- **Exercise details**
Wherever "user" appears in a line of the listing, report that line.

- **Supplied records**
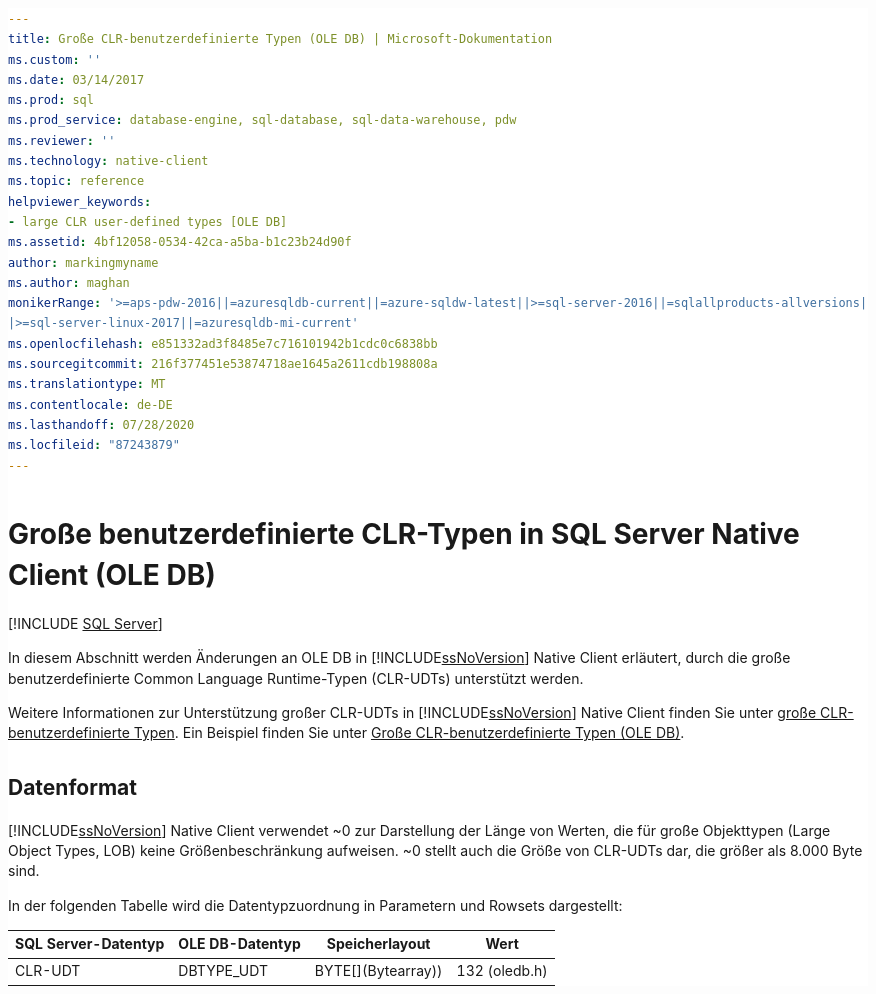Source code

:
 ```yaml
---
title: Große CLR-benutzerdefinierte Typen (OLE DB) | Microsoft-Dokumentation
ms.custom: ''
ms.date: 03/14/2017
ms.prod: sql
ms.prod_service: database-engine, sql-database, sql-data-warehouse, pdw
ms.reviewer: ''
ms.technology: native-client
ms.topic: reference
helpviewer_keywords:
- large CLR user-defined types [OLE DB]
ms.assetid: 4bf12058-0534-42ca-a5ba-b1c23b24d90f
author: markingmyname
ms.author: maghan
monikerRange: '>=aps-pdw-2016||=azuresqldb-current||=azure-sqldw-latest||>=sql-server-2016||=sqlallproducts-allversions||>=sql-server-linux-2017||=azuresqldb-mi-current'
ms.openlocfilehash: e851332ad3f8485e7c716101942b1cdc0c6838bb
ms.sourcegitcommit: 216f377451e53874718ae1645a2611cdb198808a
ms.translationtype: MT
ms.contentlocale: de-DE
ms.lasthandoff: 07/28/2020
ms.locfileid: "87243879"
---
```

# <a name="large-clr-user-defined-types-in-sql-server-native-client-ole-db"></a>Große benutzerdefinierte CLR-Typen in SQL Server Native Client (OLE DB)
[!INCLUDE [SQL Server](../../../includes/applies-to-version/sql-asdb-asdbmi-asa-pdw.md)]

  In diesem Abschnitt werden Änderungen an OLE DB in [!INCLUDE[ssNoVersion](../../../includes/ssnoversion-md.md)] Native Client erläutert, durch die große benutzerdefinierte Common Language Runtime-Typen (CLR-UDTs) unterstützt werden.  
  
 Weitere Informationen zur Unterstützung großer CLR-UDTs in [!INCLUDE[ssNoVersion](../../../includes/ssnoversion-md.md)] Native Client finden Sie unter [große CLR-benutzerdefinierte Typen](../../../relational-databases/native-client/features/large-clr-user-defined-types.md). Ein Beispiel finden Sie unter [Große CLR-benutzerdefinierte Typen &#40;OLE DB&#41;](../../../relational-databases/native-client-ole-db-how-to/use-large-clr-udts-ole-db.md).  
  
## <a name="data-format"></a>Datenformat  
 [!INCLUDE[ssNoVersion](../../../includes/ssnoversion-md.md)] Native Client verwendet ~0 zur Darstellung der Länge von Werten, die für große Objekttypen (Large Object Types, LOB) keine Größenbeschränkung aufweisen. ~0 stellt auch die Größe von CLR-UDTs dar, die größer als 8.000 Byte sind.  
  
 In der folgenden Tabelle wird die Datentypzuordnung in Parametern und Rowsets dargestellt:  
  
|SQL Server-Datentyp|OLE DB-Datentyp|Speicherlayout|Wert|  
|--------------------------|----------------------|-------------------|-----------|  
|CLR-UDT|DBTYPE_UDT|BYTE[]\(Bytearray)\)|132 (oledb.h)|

- **Task answer**
- large CLR user-defined types [OLE DB]
# <a name="large-clr-user-defined-types-in-sql-server-native-client-ole-db"></a>Große benutzerdefinierte CLR-Typen in SQL Server Native Client (OLE DB)
 Weitere Informationen zur Unterstützung großer CLR-UDTs in [!INCLUDE[ssNoVersion](../../../includes/ssnoversion-md.md)] Native Client finden Sie unter [große CLR-benutzerdefinierte Typen](../../../relational-databases/native-client/features/large-clr-user-defined-types.md). Ein Beispiel finden Sie unter [Große CLR-benutzerdefinierte Typen &#40;OLE DB&#41;](../../../relational-databases/native-client-ole-db-how-to/use-large-clr-udts-ole-db.md).  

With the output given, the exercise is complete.